Showing a sense of humour, they added that “Dr Apinan” would be welcome to create a pavilion for the BB as well.
They too are planning for various venues – and not all of them in Bangkok or even Thailand. “Some will be virtual venues. Some will be non-art-related spaces. Aside from the established venues already involved, we have currently secured about 3500 square metres of unused space in central Bangkok venues.
“But all aspects of the Bangkok Biennial rest on the shoulders of everyone who becomes involved over the next year.”
Baan Noorg Collaborative Arts & Culture and AT Exchange in Ratchaburi are among sites chosen for the Bangkok Biennial starting next July. Photo courtesy of Baan Noorg Collaborative Arts & Culture
Confirmed Thai participants include Angkrit Ajchariyasophon, owner of the Angkrit Gallery and a curator of the 2013 Singapore Biennale, Mit Jai Inn of the Cartel Gallery, and curator Supamas Phahulo, a co-founder of Bangkok City City Gallery. Ratchaburi-based alternative art spaces At Exchange and Baan Noorg Collaborative Art & Cultutre are also involved.

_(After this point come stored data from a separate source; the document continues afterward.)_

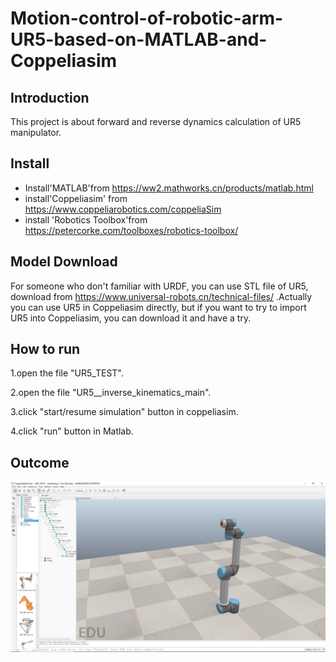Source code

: # Motion-control-of-robotic-arm-UR5-based-on-MATLAB-and-Coppeliasim
Introduction
-----
This project is about forward and reverse dynamics calculation of UR5 manipulator.

Install
-----
* Install'MATLAB'from https://ww2.mathworks.cn/products/matlab.html
* install'Coppeliasim' from https://www.coppeliarobotics.com/coppeliaSim
* install 'Robotics Toolbox'from https://petercorke.com/toolboxes/robotics-toolbox/

Model Download
-----
For someone who don't familiar with URDF, you can use STL file of UR5, download from https://www.universal-robots.cn/technical-files/ .Actually you can use UR5 in Coppeliasim directly, but if you want to try to import UR5 into Coppeliasim, you can download it and have a try.

How to run
----
1.open the file "UR5_TEST".

2.open the file "UR5__inverse_kinematics_main".

3.click "start/resume simulation" button in coppeliasim.

4.click "run" button in Matlab.

Outcome
-----
![image](https://github.com/WangSuhan/Motion-control-of-robotic-arm-UR5-based-on-MATLAB-and-Coppeliasim/blob/main/code/p1.JPG)

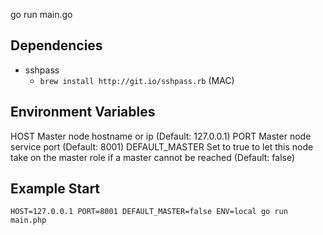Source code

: go run main.go

## Dependencies

  - sshpass
    -  `brew install http://git.io/sshpass.rb` (MAC)

## Environment Variables
  HOST Master node hostname or ip (Default: 127.0.0.1)
  PORT Master node service port (Default: 8001)
  DEFAULT_MASTER Set to true to let this node take on the master role if a master cannot be reached (Default: false)

## Example Start
  `HOST=127.0.0.1 PORT=8001 DEFAULT_MASTER=false ENV=local go run main.php`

Looking southward, the Culture Ministry and Krabi provincial administration will spend Bt100 million on the inaugural Thailand Biennale, alternately named the Krabi Art Olympics.

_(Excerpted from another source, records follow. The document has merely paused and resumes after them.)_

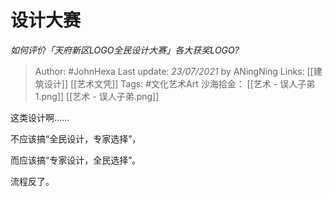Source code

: # 设计大赛
*如何评价「天府新区LOGO全民设计大赛」各大获奖LOGO?*

> Author: #JohnHexa
Last update: *23/07/2021* by ANingNing
Links: [[建筑设计]] [[艺术文凭]]
Tags: #文化艺术Art
沙海拾金： [[艺术 - 误人子弟1.png]] [[艺术 - 误人子弟.png]]


 
这类设计啊……

不应该搞“全民设计，专家选择”，

而应该搞“专家设计，全民选择”。

流程反了。



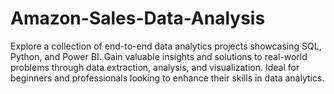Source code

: # Amazon-Sales-Data-Analysis
Explore a collection of end-to-end data analytics projects showcasing SQL, Python, and Power BI. Gain valuable insights and solutions to real-world problems through data extraction, analysis, and visualization. Ideal for beginners and professionals looking to enhance their skills in data analytics.
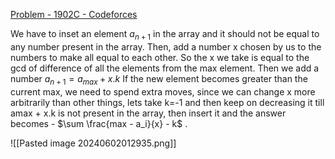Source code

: [Problem - 1902C - Codeforces](https://codeforces.com/problemset/problem/1902/C)

We have to inset an element $a_{n+1}$ in the array and it should not be equal to any number present in the array. Then, add a number x chosen by us to the numbers to make all equal to each other. 
So the x we take is equal to the gcd of difference of all the elements from the max element. 
Then we add a number $a_{n+1} = a_{max} + x.k$   If the new element becomes greater than the current max, we need to spend extra moves, since we can change x more arbitrarily than other things, lets take k=-1 and then keep on decreasing it till amax + x.k is not present in the array, then insert it and the answer becomes -
$\sum \frac{max - a_i}{x} - k$ . 

![[Pasted image 20240602012935.png]]
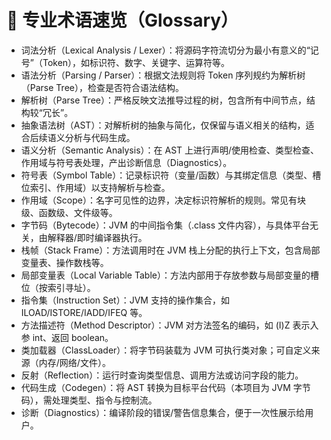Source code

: # 📘 专业术语速览（Glossary）

- 词法分析（Lexical Analysis / Lexer）：将源码字符流切分为最小有意义的“记号”（Token），如标识符、数字、关键字、运算符等。
- 语法分析（Parsing / Parser）：根据文法规则将 Token 序列规约为解析树（Parse Tree），检查是否符合语法结构。
- 解析树（Parse Tree）：严格反映文法推导过程的树，包含所有中间节点，结构较“冗长”。
- 抽象语法树（AST）：对解析树的抽象与简化，仅保留与语义相关的结构，适合后续语义分析与代码生成。
- 语义分析（Semantic Analysis）：在 AST 上进行声明/使用检查、类型检查、作用域与符号表处理，产出诊断信息（Diagnostics）。
- 符号表（Symbol Table）：记录标识符（变量/函数）与其绑定信息（类型、槽位索引、作用域）以支持解析与检查。
- 作用域（Scope）：名字可见性的边界，决定标识符解析的规则。常见有块级、函数级、文件级等。
- 字节码（Bytecode）：JVM 的中间指令集（.class 文件内容），与具体平台无关，由解释器/即时编译器执行。
- 栈帧（Stack Frame）：方法调用时在 JVM 栈上分配的执行上下文，包含局部变量表、操作数栈等。
- 局部变量表（Local Variable Table）：方法内部用于存放参数与局部变量的槽位（按索引寻址）。
- 指令集（Instruction Set）：JVM 支持的操作集合，如 ILOAD/ISTORE/IADD/IFEQ 等。
- 方法描述符（Method Descriptor）：JVM 对方法签名的编码，如 (I)Z 表示入参 int、返回 boolean。
- 类加载器（ClassLoader）：将字节码装载为 JVM 可执行类对象；可自定义来源（内存/网络/文件）。
- 反射（Reflection）：运行时查询类型信息、调用方法或访问字段的能力。
- 代码生成（Codegen）：将 AST 转换为目标平台代码（本项目为 JVM 字节码），需处理类型、指令与控制流。
- 诊断（Diagnostics）：编译阶段的错误/警告信息集合，便于一次性展示给用户。
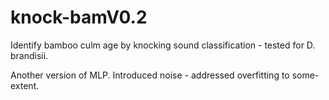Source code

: # knock-bamV0.2
Identify bamboo culm age by knocking sound classification - tested for D. brandisii.

Another version of MLP. Introduced noise - addressed overfitting to some-extent. 
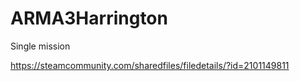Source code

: # ARMA3Harrington

Single mission

https://steamcommunity.com/sharedfiles/filedetails/?id=2101149811
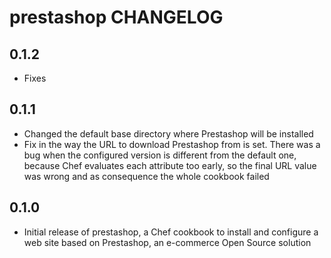 prestashop CHANGELOG
====================

0.1.2
-----
- Fixes

0.1.1
-----
- Changed the default base directory where Prestashop will be installed
- Fix in the way the URL to download Prestashop from is set. There was a bug when the configured version is different from the default one, because Chef evaluates each
attribute too early, so the final URL value was wrong and as consequence the whole cookbook failed

0.1.0
-----
- Initial release of prestashop, a Chef cookbook to install and configure a web site based on Prestashop, an e-commerce Open Source solution
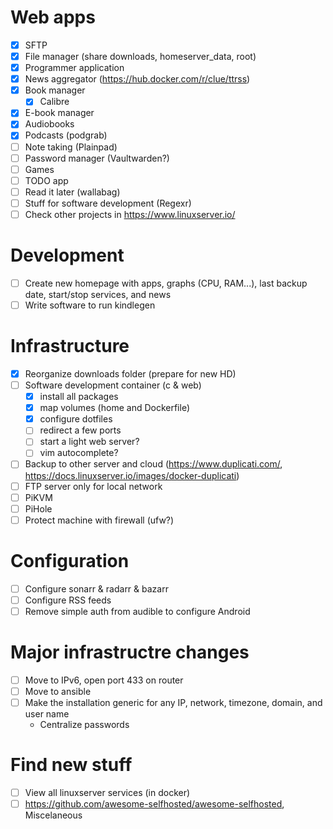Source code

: # Web apps

- [X] SFTP
- [X] File manager (share downloads, homeserver\_data, root)
- [X] Programmer application
- [X] News aggregator (https://hub.docker.com/r/clue/ttrss)
- [X] Book manager
  - [X] Calibre
- [X] E-book manager
- [X] Audiobooks
- [X] Podcasts (podgrab)
- [ ] Note taking (Plainpad)
- [ ] Password manager (Vaultwarden?)
- [ ] Games
- [ ] TODO app
- [ ] Read it later (wallabag)
- [ ] Stuff for software development (Regexr)
- [ ] Check other projects in https://www.linuxserver.io/

# Development

- [ ] Create new homepage with apps, graphs (CPU, RAM...), last backup date, start/stop services, and news
- [ ] Write software to run kindlegen

# Infrastructure

- [X] Reorganize downloads folder (prepare for new HD)
- [ ] Software development container (c & web)
  - [X] install all packages
  - [X] map volumes (home and Dockerfile)
  - [X] configure dotfiles
  - [ ] redirect a few ports
  - [ ] start a light web server?
  - [ ] vim autocomplete?
- [ ] Backup to other server and cloud (https://www.duplicati.com/, https://docs.linuxserver.io/images/docker-duplicati)
- [ ] FTP server only for local network
- [ ] PiKVM
- [ ] PiHole
- [ ] Protect machine with firewall (ufw?)

# Configuration

- [ ] Configure sonarr & radarr & bazarr
- [ ] Configure RSS feeds
- [ ] Remove simple auth from audible to configure Android

# Major infrastructre changes

- [ ] Move to IPv6, open port 433 on router
- [ ] Move to ansible
- [ ] Make the installation generic for any IP, network, timezone, domain, and user name
  - Centralize passwords

# Find new stuff

- [ ] View all linuxserver services (in docker)
- [ ] https://github.com/awesome-selfhosted/awesome-selfhosted, Miscelaneous

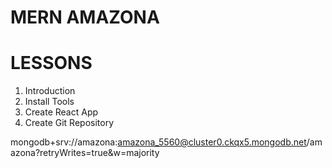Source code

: # MERN AMAZONA

# LESSONS

1. Introduction
2. Install Tools
3. Create React App
4. Create Git Repository

mongodb+srv://amazona:amazona_5560@cluster0.ckqx5.mongodb.net/amazona?retryWrites=true&w=majority

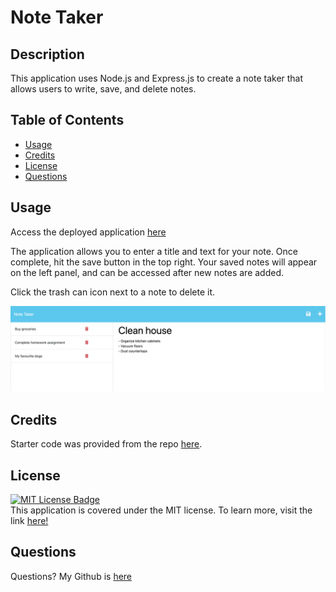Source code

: # Note Taker

## Description
This application uses Node.js and Express.js to create a note taker that allows users to write, save, and delete notes.

## Table of Contents
* [Usage](#usage)
* [Credits](#credits)
* [License](#license)
* [Questions](#questions)


## Usage
Access the deployed application [here](https://immense-hollows-86783.herokuapp.com/)

The application allows you to enter a title and text for your note. Once complete, hit the save button in the top right. Your saved notes will appear on the left panel, and can be accessed after new notes are added.

Click the trash can icon next to a note to delete it.

![demo](./Develop/public/assets/images/Screen%20Shot%202023-03-12%20at%2010.43.24%20PM.png)


## Credits
Starter code was provided from the repo [here](https://github.com/coding-boot-camp/miniature-eureka).<br>

## License
[![MIT License Badge](https://img.shields.io/badge/License-MIT-yellow.svg)](https://opensource.org/licenses/MIT) <br>
This application is covered under the MIT license. To learn more, visit the link [here!](https://opensource.org/licenses/MIT)

## Questions
Questions? My Github is [here](https://github.com/phoenixouyang)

The ministry has commissioned Chinese Professor Jiehong to select 70 Thai and foreign artists to create site-specific works on beaches and in streams, waterfalls, caves, cliffs and forests, with the theme “The Edge of Wonderland”.
Jiehong will be scrutinising proposals submitted by emerging artists and collectives and an international jury will select 10 to present their pieces alongside the work of invited artists.
The Thailand Biennale hosted by the Culture Ministry is to take place in Krabi next November, Photo courtesy of Culture Ministry
Jiehong calls the TB “a cutting-edge exploration driven by visual practice, which takes a proactive attitude and a practical hold to approach, imitate, reinterpret and extend reality”.
After Krabi, Nakhon Rachasima and Chiang Rai are next in line to host a TB.
CARVE OUT YOUR PLACE
- The Bangkok Biennial is set for July 7 to September 3, 2018. Pavilion proposals can be submitted at www.BangkokBiennial.com.
- The Bangkok Art Biennale takes place from November 2018 to February 2019. Submissions should go to www.BkkArtBiennale.com by this September 30.
- The Thailand Biennale is slated for November 2, 2018, to February 28, 2019. Submit projects to [email protected] by this August 31.